Source records:
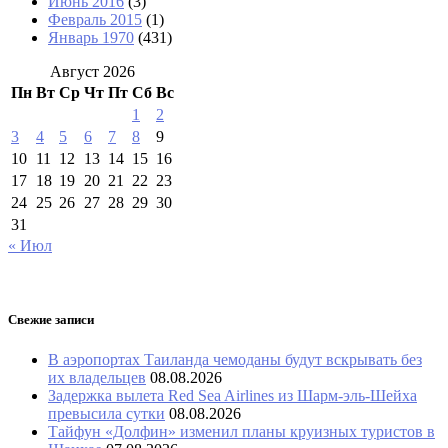
Июнь 2016
(3)
Февраль 2015
(1)
Январь 1970
(431)
Август 2026
Пн
Вт
Ср
Чт
Пт
Сб
Вс
1
2
3
4
5
6
7
8
9
10
11
12
13
14
15
16
17
18
19
20
21
22
23
24
25
26
27
28
29
30
31
« Июл
Свежие записи
В аэропортах Таиланда чемоданы будут вскрывать без
их владельцев
08.08.2026
Задержка вылета Red Sea Airlines из Шарм-эль-Шейха
превысила сутки
08.08.2026
Тайфун «Долфин» изменил планы круизных туристов в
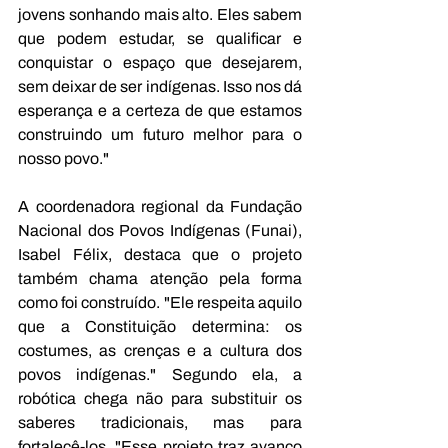
jovens sonhando mais alto. Eles sabem 
que podem estudar, se qualificar e 
conquistar o espaço que desejarem, 
sem deixar de ser indígenas. Isso nos dá 
esperança e a certeza de que estamos 
construindo um futuro melhor para o 
nosso povo."
A coordenadora regional da Fundação 
Nacional dos Povos Indígenas (Funai), 
Isabel Félix, destaca que o projeto 
também chama atenção pela forma 
como foi construído. "Ele respeita aquilo 
que a Constituição determina: os 
costumes, as crenças e a cultura dos 
povos indígenas." Segundo ela, a 
robótica chega não para substituir os 
saberes tradicionais, mas para 
fortalecê-los. "Esse projeto traz avanço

Requirement:
In the answer, repeat exactly the lines from the top of the entries above through the line with "como foi construído.", and leave pictures out of it.

Your solution:
Июнь 2016
(3)
Февраль 2015
(1)
Январь 1970
(431)
Август 2026
Пн
Вт
Ср
Чт
Пт
Сб
Вс
1
2
3
4
5
6
7
8
9
10
11
12
13
14
15
16
17
18
19
20
21
22
23
24
25
26
27
28
29
30
31
« Июл
Свежие записи
В аэропортах Таиланда чемоданы будут вскрывать без
их владельцев
08.08.2026
Задержка вылета Red Sea Airlines из Шарм-эль-Шейха
превысила сутки
08.08.2026
Тайфун «Долфин» изменил планы круизных туристов в
jovens sonhando mais alto. Eles sabem 
que podem estudar, se qualificar e 
conquistar o espaço que desejarem, 
sem deixar de ser indígenas. Isso nos dá 
esperança e a certeza de que estamos 
construindo um futuro melhor para o 
nosso povo."
A coordenadora regional da Fundação 
Nacional dos Povos Indígenas (Funai), 
Isabel Félix, destaca que o projeto 
também chama atenção pela forma 
como foi construído. "Ele respeita aquilo 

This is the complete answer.